Other Molecular Changes Key to Infectivity
The implications are that firstly, the binding affinity of the spike-RBD to hACE2 is not the primary driver of the highly infectious nature of the current virus since the ancestral virus was capable of doing this too. Secondly, the researchers suggest that this virus was, even then, able to bind tightly to the receptor. Therefore, this was not sufficient to produce the currently observed ability to spread rapidly and widely among humans. Instead, this must be due to another set of mutations in the viral genome.
Yet another implication is that the current virus may not have jumped to humans from an animal origin at all because its affinity for hACE2 was not a recently acquired molecular trait. This may mean that the ability to infect human cells was present over a more extended period in the past, but produced less obvious or fewer clinical symptoms which passed unnoticed. Another alternative was that it affected only a small number of people, allowing it to remain under the public health radar.
Characterization of SARS-CoV-2 Spike-RBD functional evolution. A. Table of MM/PBSA binding energies between receptor binding domains of SARS-CoV2 evolutionary constructs and hACE2 receptor (note that lower energy indicates tighter binding). Blue cells indicate the presence of the ancestral (N0) state and green cells (with an “x”) indicate the presence of the SARS-CoV-2 state (N1) at a given position. Two values are present for constructs with an ancestral (N0) state at position 498 (which reflect the ambiguity of its ancestral reconstruction), corresponding to h498 and y498 from left to right. Energies are shown as the mean of three replicate simulations with SEM indicated in parenthesis. B. The relative effect of changes in the SARS-CoV-2 receptor-binding domain from ancestral (N0) to SARS-CoV-2 (N1) state on MM/PBSA binding energies. Size of spheres indicates the relative magnitude, with red spheres indicating decreased binding affinity and blue indicating increased binding affinity. Values are averaged for h498 and y498 states (both raw values shown in parentheses). C. Schematic of two possible evolutionary scenarios stemming from the observed evolutionary SARS-CoV-2 Spike-RBD function. In Scenario 1, it is postulated that a zoonotic ancestral SARS-CoV-2 strain possessed the ability to effectively bind hACE2 but was unable to effectively enter human cells, requiring the presence of subsequent mutations to infect humans. In Scenario 2, an ancestral SARS-CoV-2 strain was actively infecting humans prior to the outbreak at low levels, thus escaping public health detection until subsequent mutations lead to increased infectivity and/or severity.

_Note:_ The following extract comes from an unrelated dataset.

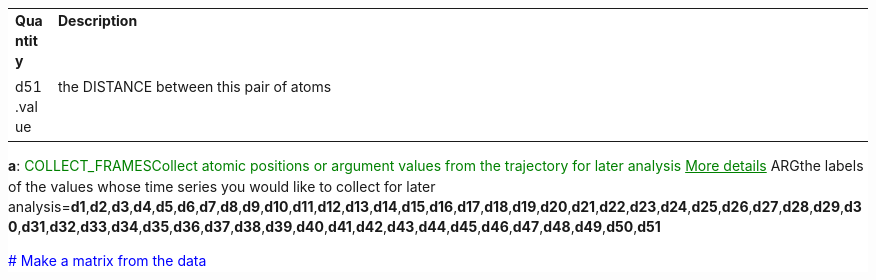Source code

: <span style="display:none;" id="data/plm_path_sketchmap/sketch-map/plumed_sketchmap.datd51">The DISTANCE action with label <b>d51</b> calculates the following quantities:<table  align="center" frame="void" width="95%" cellpadding="5%"><tr><td width="5%"><b> Quantity </b>  </td><td><b> Description </b> </td></tr><tr><td width="5%">d51.value</td><td>the DISTANCE between this pair of atoms</td></tr></table></span><b name="data/plm_path_sketchmap/sketch-map/plumed_sketchmap.data" onclick='showPath("data/plm_path_sketchmap/sketch-map/plumed_sketchmap.dat","data/plm_path_sketchmap/sketch-map/plumed_sketchmap.data","data/plm_path_sketchmap/sketch-map/plumed_sketchmap.data","brown")'>a</b>: <span class="plumedtooltip" style="color:green">COLLECT_FRAMES<span class="right">Collect atomic positions or argument values from the trajectory for later analysis <a href="https://www.plumed.org/doc-master/user-doc/html/COLLECT_FRAMES" style="color:green">More details</a><i></i></span></span> <span class="plumedtooltip">ARG<span class="right">the labels of the values whose time series you would like to collect for later analysis<i></i></span></span>=<b name="data/plm_path_sketchmap/sketch-map/plumed_sketchmap.datd1">d1</b>,<b name="data/plm_path_sketchmap/sketch-map/plumed_sketchmap.datd2">d2</b>,<b name="data/plm_path_sketchmap/sketch-map/plumed_sketchmap.datd3">d3</b>,<b name="data/plm_path_sketchmap/sketch-map/plumed_sketchmap.datd4">d4</b>,<b name="data/plm_path_sketchmap/sketch-map/plumed_sketchmap.datd5">d5</b>,<b name="data/plm_path_sketchmap/sketch-map/plumed_sketchmap.datd6">d6</b>,<b name="data/plm_path_sketchmap/sketch-map/plumed_sketchmap.datd7">d7</b>,<b name="data/plm_path_sketchmap/sketch-map/plumed_sketchmap.datd8">d8</b>,<b name="data/plm_path_sketchmap/sketch-map/plumed_sketchmap.datd9">d9</b>,<b name="data/plm_path_sketchmap/sketch-map/plumed_sketchmap.datd10">d10</b>,<b name="data/plm_path_sketchmap/sketch-map/plumed_sketchmap.datd11">d11</b>,<b name="data/plm_path_sketchmap/sketch-map/plumed_sketchmap.datd12">d12</b>,<b name="data/plm_path_sketchmap/sketch-map/plumed_sketchmap.datd13">d13</b>,<b name="data/plm_path_sketchmap/sketch-map/plumed_sketchmap.datd14">d14</b>,<b name="data/plm_path_sketchmap/sketch-map/plumed_sketchmap.datd15">d15</b>,<b name="data/plm_path_sketchmap/sketch-map/plumed_sketchmap.datd16">d16</b>,<b name="data/plm_path_sketchmap/sketch-map/plumed_sketchmap.datd17">d17</b>,<b name="data/plm_path_sketchmap/sketch-map/plumed_sketchmap.datd18">d18</b>,<b name="data/plm_path_sketchmap/sketch-map/plumed_sketchmap.datd19">d19</b>,<b name="data/plm_path_sketchmap/sketch-map/plumed_sketchmap.datd20">d20</b>,<b name="data/plm_path_sketchmap/sketch-map/plumed_sketchmap.datd21">d21</b>,<b name="data/plm_path_sketchmap/sketch-map/plumed_sketchmap.datd22">d22</b>,<b name="data/plm_path_sketchmap/sketch-map/plumed_sketchmap.datd23">d23</b>,<b name="data/plm_path_sketchmap/sketch-map/plumed_sketchmap.datd24">d24</b>,<b name="data/plm_path_sketchmap/sketch-map/plumed_sketchmap.datd25">d25</b>,<b name="data/plm_path_sketchmap/sketch-map/plumed_sketchmap.datd26">d26</b>,<b name="data/plm_path_sketchmap/sketch-map/plumed_sketchmap.datd27">d27</b>,<b name="data/plm_path_sketchmap/sketch-map/plumed_sketchmap.datd28">d28</b>,<b name="data/plm_path_sketchmap/sketch-map/plumed_sketchmap.datd29">d29</b>,<b name="data/plm_path_sketchmap/sketch-map/plumed_sketchmap.datd30">d30</b>,<b name="data/plm_path_sketchmap/sketch-map/plumed_sketchmap.datd31">d31</b>,<b name="data/plm_path_sketchmap/sketch-map/plumed_sketchmap.datd32">d32</b>,<b name="data/plm_path_sketchmap/sketch-map/plumed_sketchmap.datd33">d33</b>,<b name="data/plm_path_sketchmap/sketch-map/plumed_sketchmap.datd34">d34</b>,<b name="data/plm_path_sketchmap/sketch-map/plumed_sketchmap.datd35">d35</b>,<b name="data/plm_path_sketchmap/sketch-map/plumed_sketchmap.datd36">d36</b>,<b name="data/plm_path_sketchmap/sketch-map/plumed_sketchmap.datd37">d37</b>,<b name="data/plm_path_sketchmap/sketch-map/plumed_sketchmap.datd38">d38</b>,<b name="data/plm_path_sketchmap/sketch-map/plumed_sketchmap.datd39">d39</b>,<b name="data/plm_path_sketchmap/sketch-map/plumed_sketchmap.datd40">d40</b>,<b name="data/plm_path_sketchmap/sketch-map/plumed_sketchmap.datd41">d41</b>,<b name="data/plm_path_sketchmap/sketch-map/plumed_sketchmap.datd42">d42</b>,<b name="data/plm_path_sketchmap/sketch-map/plumed_sketchmap.datd43">d43</b>,<b name="data/plm_path_sketchmap/sketch-map/plumed_sketchmap.datd44">d44</b>,<b name="data/plm_path_sketchmap/sketch-map/plumed_sketchmap.datd45">d45</b>,<b name="data/plm_path_sketchmap/sketch-map/plumed_sketchmap.datd46">d46</b>,<b name="data/plm_path_sketchmap/sketch-map/plumed_sketchmap.datd47">d47</b>,<b name="data/plm_path_sketchmap/sketch-map/plumed_sketchmap.datd48">d48</b>,<b name="data/plm_path_sketchmap/sketch-map/plumed_sketchmap.datd49">d49</b>,<b name="data/plm_path_sketchmap/sketch-map/plumed_sketchmap.datd50">d50</b>,<b name="data/plm_path_sketchmap/sketch-map/plumed_sketchmap.datd51">d51</b>

<span style="color:blue" class="comment"># Make a matrix from the data</span>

These possibilities can only be tested by a broad-spectrum approach to sequencing all coronavirus strains in human populations, as this will reveal the presence of closely related viruses if such are present.

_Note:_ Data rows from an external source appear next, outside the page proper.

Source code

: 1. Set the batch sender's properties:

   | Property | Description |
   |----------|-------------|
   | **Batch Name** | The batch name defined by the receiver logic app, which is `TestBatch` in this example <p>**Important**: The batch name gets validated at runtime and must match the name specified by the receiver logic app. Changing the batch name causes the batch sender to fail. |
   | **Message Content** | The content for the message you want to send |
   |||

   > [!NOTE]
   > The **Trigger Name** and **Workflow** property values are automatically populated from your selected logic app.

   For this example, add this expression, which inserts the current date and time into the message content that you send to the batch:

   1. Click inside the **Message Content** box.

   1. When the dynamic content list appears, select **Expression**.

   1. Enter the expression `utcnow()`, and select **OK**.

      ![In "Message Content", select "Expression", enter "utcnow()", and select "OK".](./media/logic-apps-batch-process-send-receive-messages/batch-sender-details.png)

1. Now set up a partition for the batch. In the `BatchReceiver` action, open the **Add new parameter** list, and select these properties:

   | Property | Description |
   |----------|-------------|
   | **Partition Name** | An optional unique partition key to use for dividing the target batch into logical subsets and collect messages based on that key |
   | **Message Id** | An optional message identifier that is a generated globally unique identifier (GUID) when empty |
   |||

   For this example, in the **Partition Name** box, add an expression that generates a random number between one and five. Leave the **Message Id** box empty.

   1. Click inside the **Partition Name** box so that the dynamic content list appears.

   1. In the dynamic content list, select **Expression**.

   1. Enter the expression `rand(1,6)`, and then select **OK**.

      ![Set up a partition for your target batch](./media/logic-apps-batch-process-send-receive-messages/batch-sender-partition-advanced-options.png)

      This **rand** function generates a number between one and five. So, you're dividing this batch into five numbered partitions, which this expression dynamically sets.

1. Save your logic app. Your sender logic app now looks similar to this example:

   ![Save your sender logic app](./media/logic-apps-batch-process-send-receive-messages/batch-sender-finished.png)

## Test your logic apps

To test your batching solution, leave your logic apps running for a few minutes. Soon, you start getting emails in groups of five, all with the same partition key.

The current study is an in silico study, and further validation of these findings is necessary using combinatorial libraries which can be screened to map functionalities to the genomic regions of the virus. This will help understand how the virus evolved in the most recent past.
The researchers conclude: “It appears that the SARS-CoV-2 Spike-RBD did not recently evolve binding affinity to a human-specific protein. Instead, that function appears to have been latent, making it clear that the evolution of this disease – along with so many other aspects of its etiology – is more complex than expected.”
bioRxiv publishes preliminary scientific reports that are not peer-reviewed and, therefore, should not be regarded as conclusive, guide clinical practice/health-related behavior, or treated as established information.